Data for this task START

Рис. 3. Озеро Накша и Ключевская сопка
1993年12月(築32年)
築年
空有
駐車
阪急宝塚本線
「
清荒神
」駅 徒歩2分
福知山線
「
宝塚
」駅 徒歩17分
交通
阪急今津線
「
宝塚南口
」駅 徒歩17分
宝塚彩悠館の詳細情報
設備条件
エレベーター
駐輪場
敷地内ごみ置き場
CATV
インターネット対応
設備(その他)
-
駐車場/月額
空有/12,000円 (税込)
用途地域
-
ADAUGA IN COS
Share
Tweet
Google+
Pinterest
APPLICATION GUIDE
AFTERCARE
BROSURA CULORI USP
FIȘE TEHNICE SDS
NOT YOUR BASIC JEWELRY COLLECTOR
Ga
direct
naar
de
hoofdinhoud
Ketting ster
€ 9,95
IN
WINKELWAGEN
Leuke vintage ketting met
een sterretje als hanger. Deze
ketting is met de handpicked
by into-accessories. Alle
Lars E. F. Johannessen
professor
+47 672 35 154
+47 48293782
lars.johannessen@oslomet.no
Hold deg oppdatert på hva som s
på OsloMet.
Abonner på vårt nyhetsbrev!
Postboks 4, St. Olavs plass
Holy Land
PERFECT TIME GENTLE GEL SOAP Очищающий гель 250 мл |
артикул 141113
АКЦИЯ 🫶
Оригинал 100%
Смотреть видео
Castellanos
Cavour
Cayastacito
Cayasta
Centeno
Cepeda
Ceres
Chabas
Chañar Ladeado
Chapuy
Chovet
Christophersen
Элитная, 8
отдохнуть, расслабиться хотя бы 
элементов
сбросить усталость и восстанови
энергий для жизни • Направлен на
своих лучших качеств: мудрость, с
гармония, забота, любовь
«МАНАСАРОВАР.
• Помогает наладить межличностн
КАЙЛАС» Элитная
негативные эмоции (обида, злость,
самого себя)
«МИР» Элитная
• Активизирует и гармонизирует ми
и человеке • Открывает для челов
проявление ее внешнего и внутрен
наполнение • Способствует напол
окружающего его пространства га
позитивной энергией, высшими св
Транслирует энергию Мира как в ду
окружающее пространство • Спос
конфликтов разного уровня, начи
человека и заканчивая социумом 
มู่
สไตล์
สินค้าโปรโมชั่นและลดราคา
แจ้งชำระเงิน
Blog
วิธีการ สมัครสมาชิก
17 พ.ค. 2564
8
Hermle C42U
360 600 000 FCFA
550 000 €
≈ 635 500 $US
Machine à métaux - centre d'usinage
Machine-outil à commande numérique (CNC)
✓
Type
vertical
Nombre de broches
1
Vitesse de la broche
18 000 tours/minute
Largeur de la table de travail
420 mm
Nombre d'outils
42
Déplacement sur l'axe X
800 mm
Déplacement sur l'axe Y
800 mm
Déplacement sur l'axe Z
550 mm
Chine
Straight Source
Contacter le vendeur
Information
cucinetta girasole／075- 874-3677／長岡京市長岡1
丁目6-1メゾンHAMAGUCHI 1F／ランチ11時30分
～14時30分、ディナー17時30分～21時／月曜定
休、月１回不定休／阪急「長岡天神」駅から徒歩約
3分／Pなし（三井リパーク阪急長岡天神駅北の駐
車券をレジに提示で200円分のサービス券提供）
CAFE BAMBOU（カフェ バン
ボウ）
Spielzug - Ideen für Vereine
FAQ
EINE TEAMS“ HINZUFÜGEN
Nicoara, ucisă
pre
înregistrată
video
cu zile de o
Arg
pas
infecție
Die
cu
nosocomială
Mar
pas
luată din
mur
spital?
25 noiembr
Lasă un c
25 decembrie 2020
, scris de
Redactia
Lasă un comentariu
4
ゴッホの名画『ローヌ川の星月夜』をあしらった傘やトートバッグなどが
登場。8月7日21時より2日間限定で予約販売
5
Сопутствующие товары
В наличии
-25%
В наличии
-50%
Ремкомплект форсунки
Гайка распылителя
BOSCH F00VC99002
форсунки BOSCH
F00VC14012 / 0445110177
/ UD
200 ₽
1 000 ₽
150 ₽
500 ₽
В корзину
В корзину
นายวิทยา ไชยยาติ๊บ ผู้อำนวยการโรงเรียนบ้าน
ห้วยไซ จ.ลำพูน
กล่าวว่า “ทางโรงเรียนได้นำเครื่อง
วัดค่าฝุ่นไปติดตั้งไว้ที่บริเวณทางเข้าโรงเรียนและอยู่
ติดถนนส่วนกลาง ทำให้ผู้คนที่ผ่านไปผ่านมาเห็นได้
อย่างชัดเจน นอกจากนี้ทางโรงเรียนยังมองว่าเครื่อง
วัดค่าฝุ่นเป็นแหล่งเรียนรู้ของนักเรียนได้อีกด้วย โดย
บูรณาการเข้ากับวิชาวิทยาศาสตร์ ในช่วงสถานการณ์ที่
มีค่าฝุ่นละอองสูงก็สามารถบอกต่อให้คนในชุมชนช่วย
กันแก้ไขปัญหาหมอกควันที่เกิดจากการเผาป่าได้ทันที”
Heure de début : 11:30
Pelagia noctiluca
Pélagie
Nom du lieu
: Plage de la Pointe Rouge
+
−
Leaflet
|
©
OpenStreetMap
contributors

Data for this task END

→ **Work required**:
Update the rows above by replacing each occurrence of "В корзину" with "Купить". Leave every other character unchanged.

→ **Task result**:
Рис. 3. Озеро Накша и Ключевская сопка
1993年12月(築32年)
築年
空有
駐車
阪急宝塚本線
「
清荒神
」駅 徒歩2分
福知山線
「
宝塚
」駅 徒歩17分
交通
阪急今津線
「
宝塚南口
」駅 徒歩17分
宝塚彩悠館の詳細情報
設備条件
エレベーター
駐輪場
敷地内ごみ置き場
CATV
インターネット対応
設備(その他)
-
駐車場/月額
空有/12,000円 (税込)
用途地域
-
ADAUGA IN COS
Share
Tweet
Google+
Pinterest
APPLICATION GUIDE
AFTERCARE
BROSURA CULORI USP
FIȘE TEHNICE SDS
NOT YOUR BASIC JEWELRY COLLECTOR
Ga
direct
naar
de
hoofdinhoud
Ketting ster
€ 9,95
IN
WINKELWAGEN
Leuke vintage ketting met
een sterretje als hanger. Deze
ketting is met de handpicked
by into-accessories. Alle
Lars E. F. Johannessen
professor
+47 672 35 154
+47 48293782
lars.johannessen@oslomet.no
Hold deg oppdatert på hva som s
på OsloMet.
Abonner på vårt nyhetsbrev!
Postboks 4, St. Olavs plass
Holy Land
PERFECT TIME GENTLE GEL SOAP Очищающий гель 250 мл |
артикул 141113
АКЦИЯ 🫶
Оригинал 100%
Смотреть видео
Castellanos
Cavour
Cayastacito
Cayasta
Centeno
Cepeda
Ceres
Chabas
Chañar Ladeado
Chapuy
Chovet
Christophersen
Элитная, 8
отдохнуть, расслабиться хотя бы 
элементов
сбросить усталость и восстанови
энергий для жизни • Направлен на
своих лучших качеств: мудрость, с
гармония, забота, любовь
«МАНАСАРОВАР.
• Помогает наладить межличностн
КАЙЛАС» Элитная
негативные эмоции (обида, злость,
самого себя)
«МИР» Элитная
• Активизирует и гармонизирует ми
и человеке • Открывает для челов
проявление ее внешнего и внутрен
наполнение • Способствует напол
окружающего его пространства га
позитивной энергией, высшими св
Транслирует энергию Мира как в ду
окружающее пространство • Спос
конфликтов разного уровня, начи
человека и заканчивая социумом 
มู่
สไตล์
สินค้าโปรโมชั่นและลดราคา
แจ้งชำระเงิน
Blog
วิธีการ สมัครสมาชิก
17 พ.ค. 2564
8
Hermle C42U
360 600 000 FCFA
550 000 €
≈ 635 500 $US
Machine à métaux - centre d'usinage
Machine-outil à commande numérique (CNC)
✓
Type
vertical
Nombre de broches
1
Vitesse de la broche
18 000 tours/minute
Largeur de la table de travail
420 mm
Nombre d'outils
42
Déplacement sur l'axe X
800 mm
Déplacement sur l'axe Y
800 mm
Déplacement sur l'axe Z
550 mm
Chine
Straight Source
Contacter le vendeur
Information
cucinetta girasole／075- 874-3677／長岡京市長岡1
丁目6-1メゾンHAMAGUCHI 1F／ランチ11時30分
～14時30分、ディナー17時30分～21時／月曜定
休、月１回不定休／阪急「長岡天神」駅から徒歩約
3分／Pなし（三井リパーク阪急長岡天神駅北の駐
車券をレジに提示で200円分のサービス券提供）
CAFE BAMBOU（カフェ バン
ボウ）
Spielzug - Ideen für Vereine
FAQ
EINE TEAMS“ HINZUFÜGEN
Nicoara, ucisă
pre
înregistrată
video
cu zile de o
Arg
pas
infecție
Die
cu
nosocomială
Mar
pas
luată din
mur
spital?
25 noiembr
Lasă un c
25 decembrie 2020
, scris de
Redactia
Lasă un comentariu
4
ゴッホの名画『ローヌ川の星月夜』をあしらった傘やトートバッグなどが
登場。8月7日21時より2日間限定で予約販売
5
Сопутствующие товары
В наличии
-25%
В наличии
-50%
Ремкомплект форсунки
Гайка распылителя
BOSCH F00VC99002
форсунки BOSCH
F00VC14012 / 0445110177
/ UD
200 ₽
1 000 ₽
150 ₽
500 ₽
Купить
Купить
นายวิทยา ไชยยาติ๊บ ผู้อำนวยการโรงเรียนบ้าน
ห้วยไซ จ.ลำพูน
กล่าวว่า “ทางโรงเรียนได้นำเครื่อง
วัดค่าฝุ่นไปติดตั้งไว้ที่บริเวณทางเข้าโรงเรียนและอยู่
ติดถนนส่วนกลาง ทำให้ผู้คนที่ผ่านไปผ่านมาเห็นได้
อย่างชัดเจน นอกจากนี้ทางโรงเรียนยังมองว่าเครื่อง
วัดค่าฝุ่นเป็นแหล่งเรียนรู้ของนักเรียนได้อีกด้วย โดย
บูรณาการเข้ากับวิชาวิทยาศาสตร์ ในช่วงสถานการณ์ที่
มีค่าฝุ่นละอองสูงก็สามารถบอกต่อให้คนในชุมชนช่วย
กันแก้ไขปัญหาหมอกควันที่เกิดจากการเผาป่าได้ทันที”
Heure de début : 11:30
Pelagia noctiluca
Pélagie
Nom du lieu
: Plage de la Pointe Rouge
+
−
Leaflet
|
©
OpenStreetMap
contributors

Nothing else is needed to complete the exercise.